A warehouse employee’s job required him to stand long hours and lift heavy equipment. He developed a foot injury diagnosed as Morton’s neuroma. He filed an application for workers’ compensation, claiming his work as a warehouseman had caused or contributed to the injury. The claim was denied and he requested a hearing.
At the hearing, the two medical experts agreed on the diagnosis of the injury and agreed that repetitive trauma or prolonged pressure on the foot, such as from standing for extended periods of time, could cause such an injury. One doctor testified there was a “reasonable medical probability” that the employee’s work had contributed to the injury. The other, Dr. Grimes, testified that such a connection was “possible” but that he could not “state that to a probability” because he did not “find a definite correlation.” He testified that Morton’s neuroma most often results from an unknown cause.
Medical literature admitted into evidence described Morton’s neuroma as “most likely a mechanically induced degenerative neuropathy” that results from “excessive motion” in parts of the foot and “excessive weightbearing stress on the forefoot, particularly by wearing pointed and high-heeled shoes.”
The administrative law judge found there was a conflict in the medical testimony, credited Dr. Grimes’s testimony as more well-reasoned, and concluded on the basis of that testimony that the employee had not demonstrated that his industrial work likely caused the injury. The decision was affirmed on administrative review and the employee filed a special action to the Arizona Court of Appeals.
The Court of Appeals reversed and set aside the award of no compensation.
To prove compensability, a workers’ compensation claimant must prove in part that his employment caused or contributed to the injury. When the cause of an injury is not apparent to a layperson, causation must be established by expert testimony and proven to a reasonable degree of medical probability.
If no conflict exists in the medical testimony, the administrative law judge (“ALJ”) is bound to accept it.
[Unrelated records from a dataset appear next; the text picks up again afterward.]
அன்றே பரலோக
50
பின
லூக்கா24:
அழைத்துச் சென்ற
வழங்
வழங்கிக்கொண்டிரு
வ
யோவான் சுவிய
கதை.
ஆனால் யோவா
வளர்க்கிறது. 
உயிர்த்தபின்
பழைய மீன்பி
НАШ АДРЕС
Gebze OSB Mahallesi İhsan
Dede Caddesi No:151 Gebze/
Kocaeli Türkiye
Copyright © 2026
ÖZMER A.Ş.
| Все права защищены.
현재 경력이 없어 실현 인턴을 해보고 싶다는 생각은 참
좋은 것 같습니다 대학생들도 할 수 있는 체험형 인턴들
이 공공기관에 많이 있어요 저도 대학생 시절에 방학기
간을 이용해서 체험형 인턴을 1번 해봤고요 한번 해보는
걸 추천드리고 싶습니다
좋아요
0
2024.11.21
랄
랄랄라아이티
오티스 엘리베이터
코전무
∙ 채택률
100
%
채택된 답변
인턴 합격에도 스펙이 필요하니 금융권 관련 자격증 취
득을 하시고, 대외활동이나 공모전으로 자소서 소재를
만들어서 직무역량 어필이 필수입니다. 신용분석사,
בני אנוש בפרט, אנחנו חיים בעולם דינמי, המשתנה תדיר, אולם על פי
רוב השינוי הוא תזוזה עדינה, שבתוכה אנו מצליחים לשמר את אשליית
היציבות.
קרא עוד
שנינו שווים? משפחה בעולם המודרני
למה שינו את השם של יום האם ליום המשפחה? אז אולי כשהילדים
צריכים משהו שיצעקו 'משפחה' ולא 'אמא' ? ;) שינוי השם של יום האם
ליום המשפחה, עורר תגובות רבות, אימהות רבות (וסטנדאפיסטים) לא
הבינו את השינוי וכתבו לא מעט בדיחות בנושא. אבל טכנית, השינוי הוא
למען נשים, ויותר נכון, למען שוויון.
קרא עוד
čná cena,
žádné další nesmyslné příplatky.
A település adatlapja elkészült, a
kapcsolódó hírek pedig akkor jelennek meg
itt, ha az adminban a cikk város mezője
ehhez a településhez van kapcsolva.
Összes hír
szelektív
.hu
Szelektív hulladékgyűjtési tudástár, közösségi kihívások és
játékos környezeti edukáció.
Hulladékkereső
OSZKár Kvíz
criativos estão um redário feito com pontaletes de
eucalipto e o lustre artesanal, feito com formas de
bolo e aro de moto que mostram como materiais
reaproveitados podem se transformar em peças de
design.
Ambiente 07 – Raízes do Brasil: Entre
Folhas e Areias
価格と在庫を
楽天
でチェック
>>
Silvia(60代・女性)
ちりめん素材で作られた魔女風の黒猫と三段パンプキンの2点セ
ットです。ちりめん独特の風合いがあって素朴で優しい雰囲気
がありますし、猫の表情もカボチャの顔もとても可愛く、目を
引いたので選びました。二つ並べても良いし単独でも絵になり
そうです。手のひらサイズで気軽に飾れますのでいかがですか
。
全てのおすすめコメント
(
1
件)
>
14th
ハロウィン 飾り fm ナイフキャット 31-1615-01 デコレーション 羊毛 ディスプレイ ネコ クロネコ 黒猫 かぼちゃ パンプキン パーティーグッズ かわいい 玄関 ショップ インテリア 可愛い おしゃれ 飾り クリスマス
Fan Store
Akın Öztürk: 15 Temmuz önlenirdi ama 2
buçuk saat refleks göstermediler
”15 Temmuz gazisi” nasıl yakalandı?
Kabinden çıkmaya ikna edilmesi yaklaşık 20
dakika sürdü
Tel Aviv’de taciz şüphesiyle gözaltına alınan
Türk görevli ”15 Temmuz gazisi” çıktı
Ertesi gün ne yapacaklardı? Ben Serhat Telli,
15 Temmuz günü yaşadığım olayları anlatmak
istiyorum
If medical testimony is in conflict, then the ALJ must resolve the conflict. The Court of Appeals will not disturb an ALJ’s resolution of such a conflict unless it is wholly unreasonable.
Equivocal or speculative medical testimony, however, is insufficient to create a conflict in the evidence. Here, Dr. Grimes’s testimony was equivocal because he did not take a definitive position regarding whether the employee’s job activities had likely caused or contributed to the injury. Dr. Grimes’s testimony that some other, unknown cause may have led to the injury was insufficient to form the basis of an award of no compensation.
Presiding Judge Eckerstrom authored the opinion; Chief Judge Howard and Judge Brammer concurred.